● Directions:
1. In the article on the Real Contacts investment, translate this sentence into Spanish: "In short, the sociology posits that all people on Earth are separated by no more than six friends or acquaintances."
2. According to the article on the Real Contacts investment, for how much was CA-Systems sold to MYOB in 1999?
3. Continue the article on the Real Contacts investment from its last sentence.

● Excerpt provided:

The new investors are Mike Chisholm, the former managing director of CA-Systems, a Christchurch accounting software firm that was sold to MYOB in 1999 for $22 million, and Ian Jenson, a former director of CA.
Their investment is "six figures at least", said Ryan. Chisholm joins the Real Contacts board of directors and will mentor sales staff as the website expands. "We invested ... because we believe in the potential of the internet to redefine old economy businesses," said Chisholm. "The past three years of technology company busts hasn't stopped the progress of the internet changing business models. Just look at eBay and Yahoo's progress. Real Contacts has the potential to become the eBay of social networking services."
"It's always nice to have another talented entrepreneur add his two cents to the mix," said Ryan. Ryan sold his former company GlobalBrain to American giant NBCi not long after Chisholm sold CA to MYOB and the two became chums.
After the dot-com bubble burst, Ryan and his brother Shaun bought the GlobalBrain search engine technology back from NBCi and created SLI Systems. Shaun Ryan now runs that company and Grant Ryan founded Real Contacts.
The website builds on the science of small world networks, the popularised version of which is known as six degrees of separation. In short, the sociology posits that all people on Earth are separated by no more than six friends or acquaintances.
In the real world of employment, some research shows that more than half of the people who find jobs do so through personal contacts rather than traditional advertisements or online means.

● Dataset section:
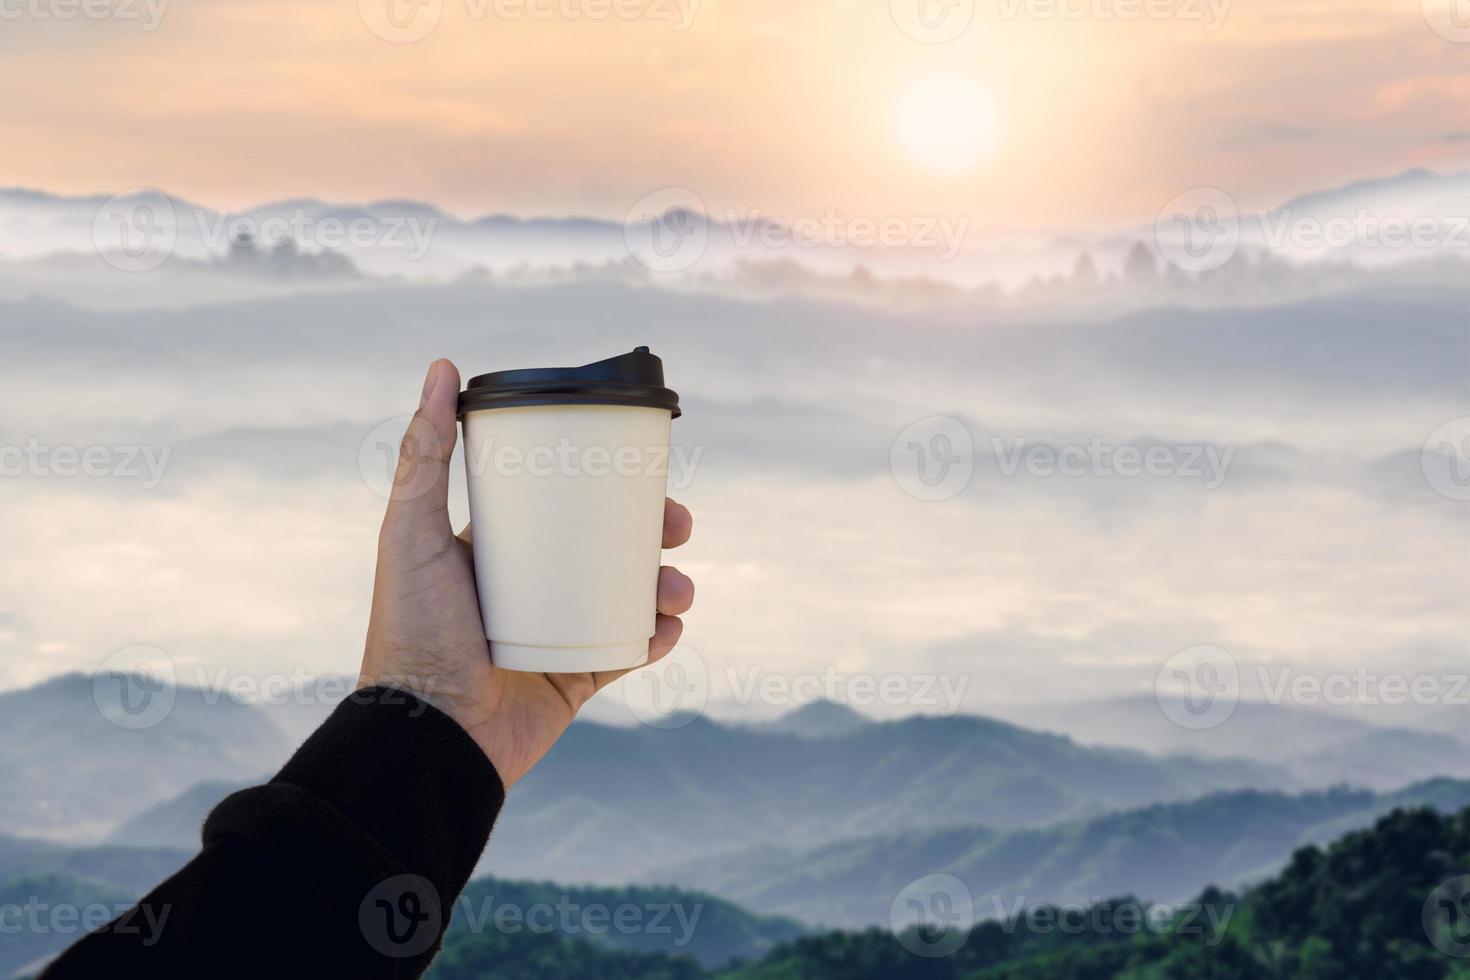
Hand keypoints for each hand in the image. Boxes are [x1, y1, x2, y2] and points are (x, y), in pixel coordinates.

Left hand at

● Written answers:
1. En resumen, la sociología postula que todas las personas de la Tierra están separadas por no más de seis amigos o conocidos.

2. $22 million.

3.
Ryan knew this was true because GlobalBrain hired many of its 30 staff through word of mouth. Staff told friends that a job was open, the friends spread the word to their friends and acquaintances and so on, until somebody with the appropriate skills heard about the job and contacted the company. Importantly, the applicants came with implicit recommendations. They were known and trusted by their friends. With relative ease, organisations learn about the intangibles that can't be conveyed by a CV: is he a team player, does she fit into our style of work?
"There's a glut of information out there," Ryan said. "We trust information from people we know, because it's a valid way to sort information. We created a tool that allows that information to flow in an organised way."
On
Real Contacts (www. realcontacts.com), job seekers, job offerers, and the plain
curious sign up for free and connect themselves to their friends and
acquaintances on the site. When jobs come up, they are posted to friends and
contacts, and word spreads. If an organisation hires somebody via this process,
it pays Real Contacts 2 per cent of the employee's annual salary. This compares
well with conventional recruitment and head-hunting firms, which charge upwards
of 15 per cent of annual salary, Ryan said.